▶ _Work to be completed_: Starting with the line that contains "# Let's check" and stopping after the line that contains "threshold_angle = 40", return each line below exactly as written, with no others.

▶ _Supplied records_:
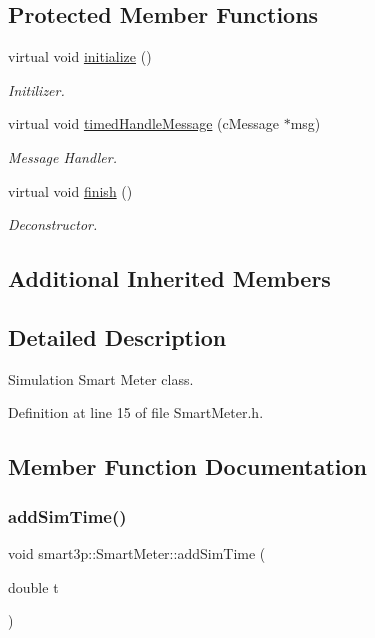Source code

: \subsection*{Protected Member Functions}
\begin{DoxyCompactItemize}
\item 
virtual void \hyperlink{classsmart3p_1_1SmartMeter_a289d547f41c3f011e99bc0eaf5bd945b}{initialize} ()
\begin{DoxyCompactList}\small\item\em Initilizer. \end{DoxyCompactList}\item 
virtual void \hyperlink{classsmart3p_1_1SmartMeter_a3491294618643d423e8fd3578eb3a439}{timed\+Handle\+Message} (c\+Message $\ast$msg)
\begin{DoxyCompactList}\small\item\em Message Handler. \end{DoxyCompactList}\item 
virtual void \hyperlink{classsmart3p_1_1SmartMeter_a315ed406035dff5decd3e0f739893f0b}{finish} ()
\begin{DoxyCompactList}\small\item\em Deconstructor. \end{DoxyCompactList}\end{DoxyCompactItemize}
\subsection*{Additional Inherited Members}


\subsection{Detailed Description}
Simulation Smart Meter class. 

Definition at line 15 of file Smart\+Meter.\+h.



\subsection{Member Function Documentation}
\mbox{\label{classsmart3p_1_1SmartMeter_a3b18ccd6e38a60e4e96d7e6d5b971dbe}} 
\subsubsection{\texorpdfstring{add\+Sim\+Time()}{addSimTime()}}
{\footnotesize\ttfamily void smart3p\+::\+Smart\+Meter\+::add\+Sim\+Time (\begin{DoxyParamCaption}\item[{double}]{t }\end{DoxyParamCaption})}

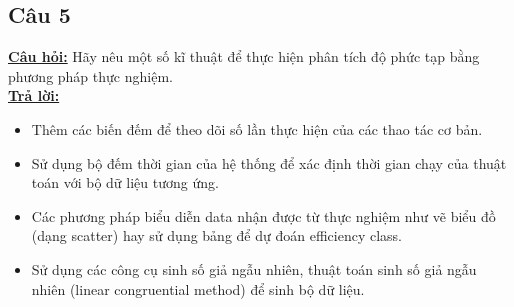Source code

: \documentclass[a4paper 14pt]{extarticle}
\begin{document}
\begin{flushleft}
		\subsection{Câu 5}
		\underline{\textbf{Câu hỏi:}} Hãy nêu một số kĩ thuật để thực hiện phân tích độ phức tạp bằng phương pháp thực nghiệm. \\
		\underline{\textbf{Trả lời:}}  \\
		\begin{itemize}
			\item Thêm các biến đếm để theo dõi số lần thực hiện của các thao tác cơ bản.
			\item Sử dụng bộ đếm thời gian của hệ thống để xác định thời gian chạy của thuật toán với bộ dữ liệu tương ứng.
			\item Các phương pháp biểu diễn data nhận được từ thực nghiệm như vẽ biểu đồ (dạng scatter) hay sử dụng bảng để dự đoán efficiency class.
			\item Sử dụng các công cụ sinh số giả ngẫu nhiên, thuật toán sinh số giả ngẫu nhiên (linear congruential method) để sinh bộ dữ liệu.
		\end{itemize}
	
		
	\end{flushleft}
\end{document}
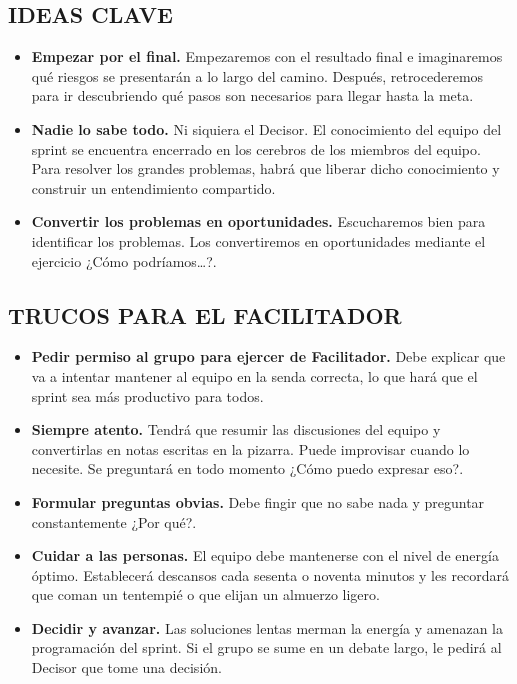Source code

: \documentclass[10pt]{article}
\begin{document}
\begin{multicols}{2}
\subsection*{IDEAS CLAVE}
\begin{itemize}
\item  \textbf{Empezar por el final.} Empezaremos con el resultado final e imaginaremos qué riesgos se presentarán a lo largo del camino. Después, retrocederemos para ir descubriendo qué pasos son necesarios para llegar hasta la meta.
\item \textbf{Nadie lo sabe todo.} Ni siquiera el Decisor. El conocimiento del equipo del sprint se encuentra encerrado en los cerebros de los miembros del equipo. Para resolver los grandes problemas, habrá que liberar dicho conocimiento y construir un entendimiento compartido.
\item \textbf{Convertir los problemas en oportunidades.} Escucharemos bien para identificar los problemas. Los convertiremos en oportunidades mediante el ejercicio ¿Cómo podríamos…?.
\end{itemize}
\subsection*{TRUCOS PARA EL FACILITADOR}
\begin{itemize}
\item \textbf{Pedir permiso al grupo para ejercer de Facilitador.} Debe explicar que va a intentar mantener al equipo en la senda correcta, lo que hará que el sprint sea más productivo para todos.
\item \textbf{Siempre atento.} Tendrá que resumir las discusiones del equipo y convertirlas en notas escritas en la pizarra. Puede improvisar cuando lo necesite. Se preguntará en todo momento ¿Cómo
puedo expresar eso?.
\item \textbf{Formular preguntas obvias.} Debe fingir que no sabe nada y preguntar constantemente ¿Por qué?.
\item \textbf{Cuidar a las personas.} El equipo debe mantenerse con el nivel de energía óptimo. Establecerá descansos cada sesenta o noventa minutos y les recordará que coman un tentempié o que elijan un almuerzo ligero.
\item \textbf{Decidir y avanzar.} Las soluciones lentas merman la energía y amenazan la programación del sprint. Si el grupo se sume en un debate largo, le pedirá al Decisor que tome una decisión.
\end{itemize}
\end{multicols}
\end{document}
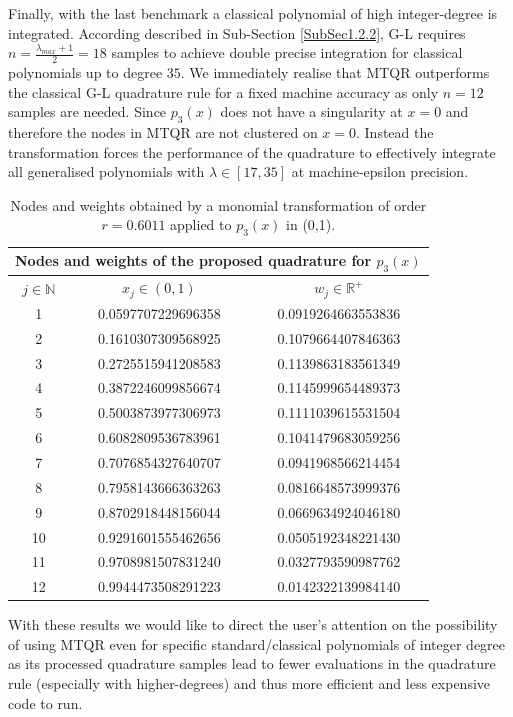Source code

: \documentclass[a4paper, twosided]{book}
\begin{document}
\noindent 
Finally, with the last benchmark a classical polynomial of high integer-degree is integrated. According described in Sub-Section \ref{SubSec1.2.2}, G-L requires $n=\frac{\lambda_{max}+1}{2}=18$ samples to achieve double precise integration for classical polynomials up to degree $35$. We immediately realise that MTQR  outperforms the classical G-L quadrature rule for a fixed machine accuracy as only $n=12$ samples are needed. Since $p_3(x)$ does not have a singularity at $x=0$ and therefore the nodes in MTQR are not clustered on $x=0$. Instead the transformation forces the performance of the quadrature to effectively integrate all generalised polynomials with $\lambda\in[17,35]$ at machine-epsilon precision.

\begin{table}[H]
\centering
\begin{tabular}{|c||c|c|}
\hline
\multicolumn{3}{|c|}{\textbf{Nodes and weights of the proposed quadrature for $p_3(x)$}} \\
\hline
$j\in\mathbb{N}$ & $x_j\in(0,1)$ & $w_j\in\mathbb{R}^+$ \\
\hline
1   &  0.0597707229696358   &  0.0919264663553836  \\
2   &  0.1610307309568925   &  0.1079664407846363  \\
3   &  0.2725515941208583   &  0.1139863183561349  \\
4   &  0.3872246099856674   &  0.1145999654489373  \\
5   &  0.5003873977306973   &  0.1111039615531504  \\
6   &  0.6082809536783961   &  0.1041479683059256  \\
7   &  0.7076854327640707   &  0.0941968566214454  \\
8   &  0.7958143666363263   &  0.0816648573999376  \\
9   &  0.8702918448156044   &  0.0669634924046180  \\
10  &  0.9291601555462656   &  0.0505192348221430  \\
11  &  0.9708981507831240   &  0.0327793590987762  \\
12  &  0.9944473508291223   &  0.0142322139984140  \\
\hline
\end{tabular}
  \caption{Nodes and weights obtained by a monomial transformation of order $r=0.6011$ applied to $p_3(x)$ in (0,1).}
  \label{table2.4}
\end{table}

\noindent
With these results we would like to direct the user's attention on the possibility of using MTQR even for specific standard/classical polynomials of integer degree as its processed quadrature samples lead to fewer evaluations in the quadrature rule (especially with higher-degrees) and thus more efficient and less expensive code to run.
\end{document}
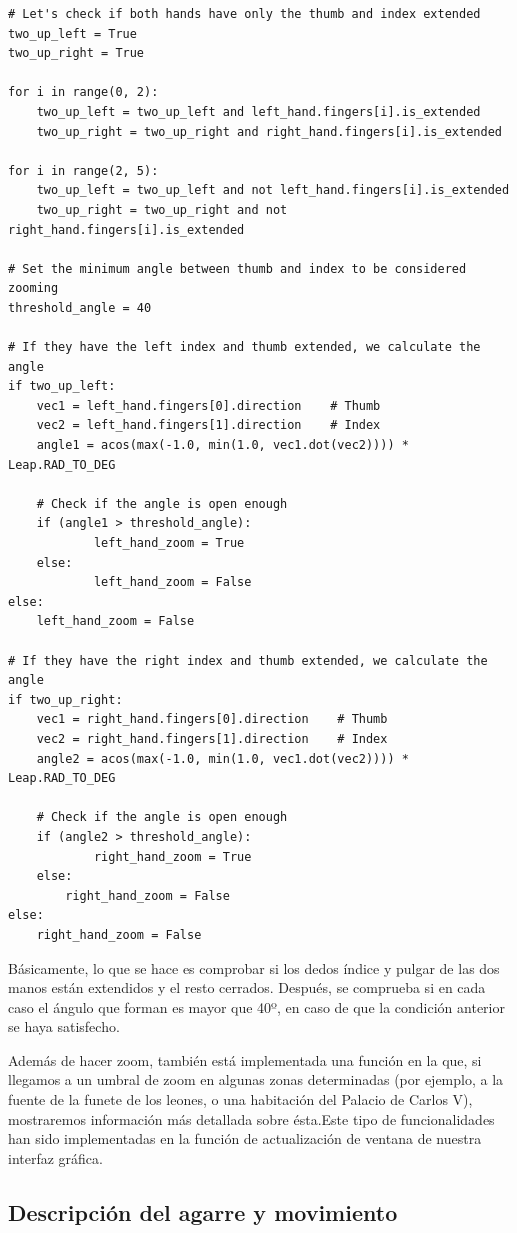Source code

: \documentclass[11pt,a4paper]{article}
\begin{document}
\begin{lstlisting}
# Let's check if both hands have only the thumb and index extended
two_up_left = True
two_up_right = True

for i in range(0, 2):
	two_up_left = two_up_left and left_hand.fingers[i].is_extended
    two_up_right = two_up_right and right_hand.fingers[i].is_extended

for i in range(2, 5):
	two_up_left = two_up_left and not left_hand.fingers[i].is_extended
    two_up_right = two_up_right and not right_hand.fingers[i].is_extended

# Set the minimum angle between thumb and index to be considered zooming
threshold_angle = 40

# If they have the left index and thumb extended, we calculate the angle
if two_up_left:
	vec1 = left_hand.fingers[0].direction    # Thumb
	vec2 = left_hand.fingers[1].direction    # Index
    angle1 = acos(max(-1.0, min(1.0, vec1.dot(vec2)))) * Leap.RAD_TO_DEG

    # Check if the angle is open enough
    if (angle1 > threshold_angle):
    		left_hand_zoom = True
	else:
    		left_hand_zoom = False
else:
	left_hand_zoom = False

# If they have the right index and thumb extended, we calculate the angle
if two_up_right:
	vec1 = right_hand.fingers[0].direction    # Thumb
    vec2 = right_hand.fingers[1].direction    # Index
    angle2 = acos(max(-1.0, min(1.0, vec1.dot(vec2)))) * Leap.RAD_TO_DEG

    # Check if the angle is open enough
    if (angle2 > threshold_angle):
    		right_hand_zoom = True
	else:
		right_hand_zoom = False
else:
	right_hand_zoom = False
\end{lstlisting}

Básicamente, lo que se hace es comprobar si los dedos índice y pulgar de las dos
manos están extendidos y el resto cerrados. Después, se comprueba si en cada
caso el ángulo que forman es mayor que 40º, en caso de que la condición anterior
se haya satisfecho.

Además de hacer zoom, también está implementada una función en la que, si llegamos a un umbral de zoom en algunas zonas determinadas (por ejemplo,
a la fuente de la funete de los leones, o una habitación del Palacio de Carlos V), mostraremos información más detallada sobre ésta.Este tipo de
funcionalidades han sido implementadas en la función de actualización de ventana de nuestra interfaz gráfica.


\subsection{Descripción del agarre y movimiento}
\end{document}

▶ _Answer for this exercise_:
# Let's check if both hands have only the thumb and index extended
two_up_left = True
two_up_right = True

for i in range(0, 2):
	two_up_left = two_up_left and left_hand.fingers[i].is_extended
    two_up_right = two_up_right and right_hand.fingers[i].is_extended

for i in range(2, 5):
	two_up_left = two_up_left and not left_hand.fingers[i].is_extended
    two_up_right = two_up_right and not right_hand.fingers[i].is_extended

# Set the minimum angle between thumb and index to be considered zooming
threshold_angle = 40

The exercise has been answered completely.